> [What the exercise asks] Convert the data lines from the one containing "Цитата(Havana @ 16.9.2009, 21" to the one containing "Edward's luggage kupit. U me", both included, into a JSON list of strings with one string per line, skipping any blank lines.
----
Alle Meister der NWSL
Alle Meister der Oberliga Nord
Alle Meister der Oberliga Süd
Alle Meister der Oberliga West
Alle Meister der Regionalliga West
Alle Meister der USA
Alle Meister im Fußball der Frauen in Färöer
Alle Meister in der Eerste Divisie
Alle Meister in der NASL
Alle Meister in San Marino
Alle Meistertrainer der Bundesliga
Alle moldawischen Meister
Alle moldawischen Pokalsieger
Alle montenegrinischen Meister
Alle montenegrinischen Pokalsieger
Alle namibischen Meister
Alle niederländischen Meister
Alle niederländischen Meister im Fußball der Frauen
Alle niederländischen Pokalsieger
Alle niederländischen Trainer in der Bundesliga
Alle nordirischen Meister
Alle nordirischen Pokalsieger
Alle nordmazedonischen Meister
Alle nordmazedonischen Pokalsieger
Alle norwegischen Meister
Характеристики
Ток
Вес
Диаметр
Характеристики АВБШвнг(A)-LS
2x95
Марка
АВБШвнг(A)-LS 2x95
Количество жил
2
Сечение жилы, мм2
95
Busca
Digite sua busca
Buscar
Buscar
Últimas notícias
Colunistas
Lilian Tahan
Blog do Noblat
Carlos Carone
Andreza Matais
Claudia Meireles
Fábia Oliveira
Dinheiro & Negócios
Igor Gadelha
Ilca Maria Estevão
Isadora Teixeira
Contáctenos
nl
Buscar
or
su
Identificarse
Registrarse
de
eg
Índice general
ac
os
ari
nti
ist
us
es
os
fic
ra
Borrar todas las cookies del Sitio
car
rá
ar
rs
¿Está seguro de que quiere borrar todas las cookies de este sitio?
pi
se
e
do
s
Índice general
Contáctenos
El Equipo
----
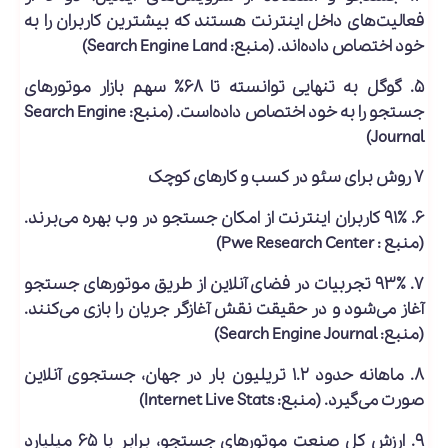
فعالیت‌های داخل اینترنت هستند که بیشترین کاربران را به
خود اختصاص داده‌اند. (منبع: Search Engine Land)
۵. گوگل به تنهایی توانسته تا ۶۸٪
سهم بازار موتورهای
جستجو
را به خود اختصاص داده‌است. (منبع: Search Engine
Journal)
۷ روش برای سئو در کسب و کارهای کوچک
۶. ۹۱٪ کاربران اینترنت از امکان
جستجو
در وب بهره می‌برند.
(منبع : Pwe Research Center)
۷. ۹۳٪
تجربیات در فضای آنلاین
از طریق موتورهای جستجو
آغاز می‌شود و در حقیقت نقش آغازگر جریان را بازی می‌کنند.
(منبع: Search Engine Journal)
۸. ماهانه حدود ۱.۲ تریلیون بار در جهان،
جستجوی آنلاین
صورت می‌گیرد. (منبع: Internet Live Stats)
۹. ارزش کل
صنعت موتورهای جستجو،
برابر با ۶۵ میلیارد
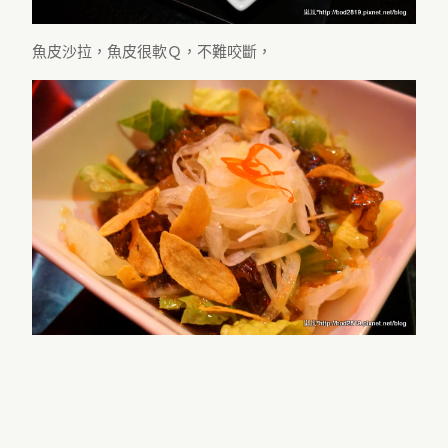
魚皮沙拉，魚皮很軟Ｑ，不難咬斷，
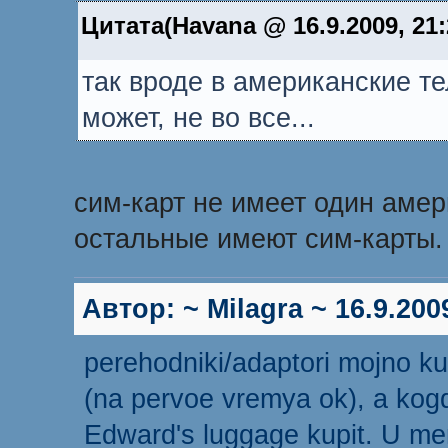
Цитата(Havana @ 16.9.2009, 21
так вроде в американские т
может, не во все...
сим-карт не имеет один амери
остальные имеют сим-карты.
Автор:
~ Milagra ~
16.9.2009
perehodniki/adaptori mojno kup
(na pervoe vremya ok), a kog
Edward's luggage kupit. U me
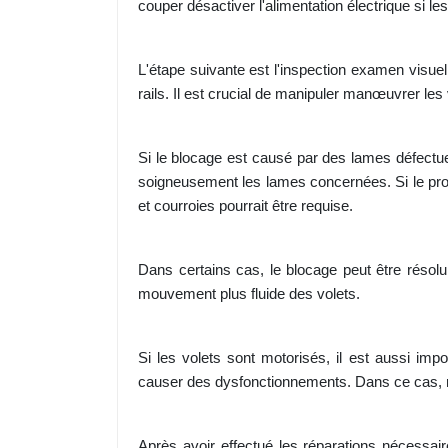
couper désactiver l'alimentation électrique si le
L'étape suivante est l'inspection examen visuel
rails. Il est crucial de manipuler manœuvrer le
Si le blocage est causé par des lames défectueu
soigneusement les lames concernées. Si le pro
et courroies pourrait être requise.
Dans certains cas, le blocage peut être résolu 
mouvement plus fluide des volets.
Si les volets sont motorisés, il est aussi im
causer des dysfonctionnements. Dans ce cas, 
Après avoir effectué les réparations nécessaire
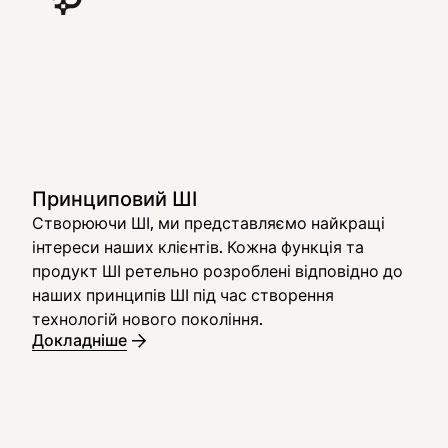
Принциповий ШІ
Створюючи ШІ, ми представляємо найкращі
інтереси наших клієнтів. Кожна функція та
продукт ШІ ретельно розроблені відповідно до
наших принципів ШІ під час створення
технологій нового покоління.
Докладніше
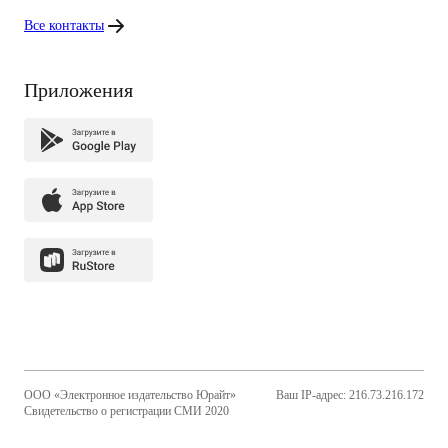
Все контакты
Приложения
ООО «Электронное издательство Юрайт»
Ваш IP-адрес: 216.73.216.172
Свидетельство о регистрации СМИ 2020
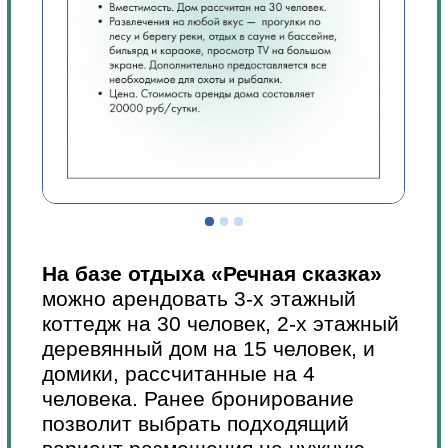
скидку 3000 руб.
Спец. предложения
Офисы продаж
----
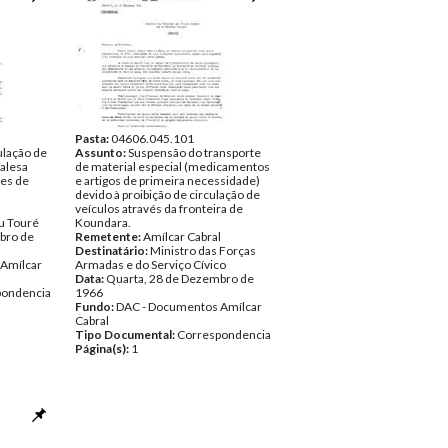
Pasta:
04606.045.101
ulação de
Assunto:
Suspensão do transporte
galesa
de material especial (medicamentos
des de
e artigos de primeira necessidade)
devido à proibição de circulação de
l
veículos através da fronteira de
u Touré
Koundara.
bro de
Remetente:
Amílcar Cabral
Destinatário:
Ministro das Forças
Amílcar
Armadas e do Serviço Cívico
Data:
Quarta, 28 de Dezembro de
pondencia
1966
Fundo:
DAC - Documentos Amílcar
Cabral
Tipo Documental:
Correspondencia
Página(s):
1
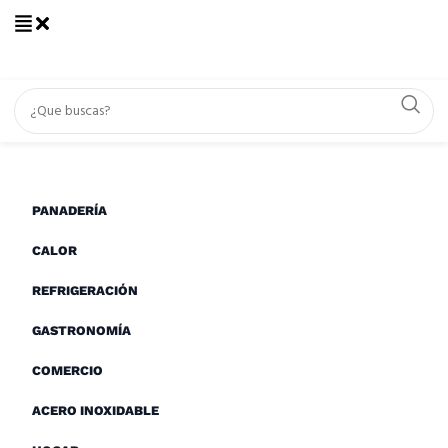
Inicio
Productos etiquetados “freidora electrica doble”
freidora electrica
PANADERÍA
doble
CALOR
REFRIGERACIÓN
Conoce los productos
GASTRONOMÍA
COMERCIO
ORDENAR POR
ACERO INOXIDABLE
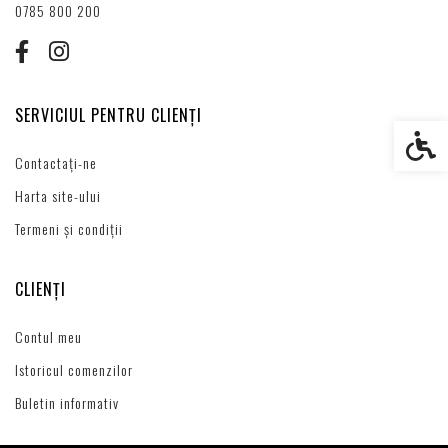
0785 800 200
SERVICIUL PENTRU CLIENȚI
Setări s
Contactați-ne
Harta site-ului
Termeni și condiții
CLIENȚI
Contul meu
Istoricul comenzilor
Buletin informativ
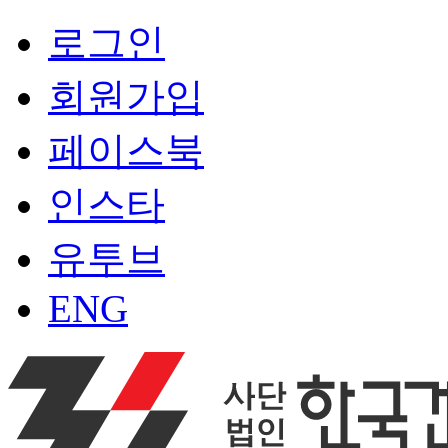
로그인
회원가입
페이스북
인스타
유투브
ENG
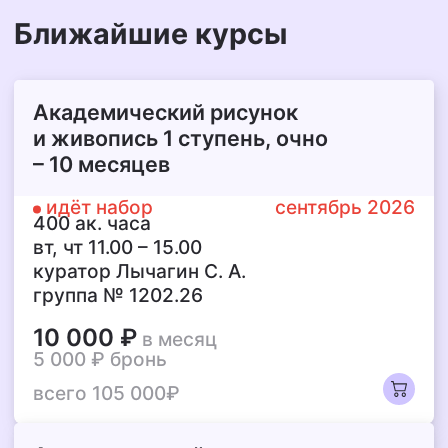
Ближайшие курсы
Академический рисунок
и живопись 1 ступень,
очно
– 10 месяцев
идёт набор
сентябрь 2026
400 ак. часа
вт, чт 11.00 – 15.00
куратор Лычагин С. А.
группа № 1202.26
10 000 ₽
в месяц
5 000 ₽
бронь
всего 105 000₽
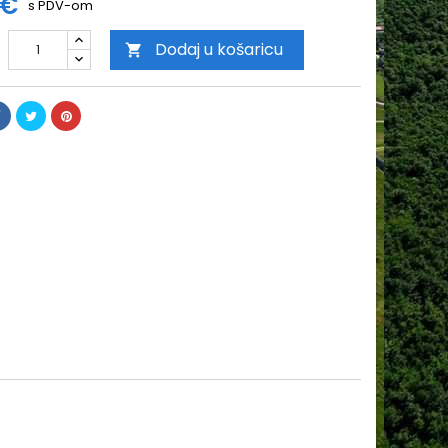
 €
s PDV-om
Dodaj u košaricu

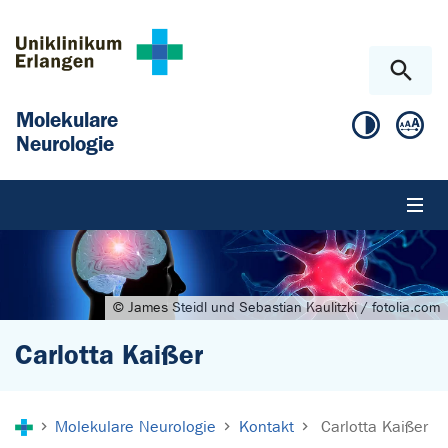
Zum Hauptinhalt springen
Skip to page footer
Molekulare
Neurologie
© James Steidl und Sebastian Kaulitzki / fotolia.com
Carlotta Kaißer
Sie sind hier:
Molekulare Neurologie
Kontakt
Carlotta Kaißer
----
> [Final answer]
[
  "Цитата(Havana @ 16.9.2009, 21",
  "так вроде в американские т",
  "может, не во все...",
  "сим-карт не имеет один амери",
  "остальные имеют сим-карты.",
  "Автор:",
  "~ Milagra ~",
  "16.9.2009",
  "perehodniki/adaptori mojno kup",
  "(na pervoe vremya ok), a kog",
  "Edward's luggage kupit. U me"
]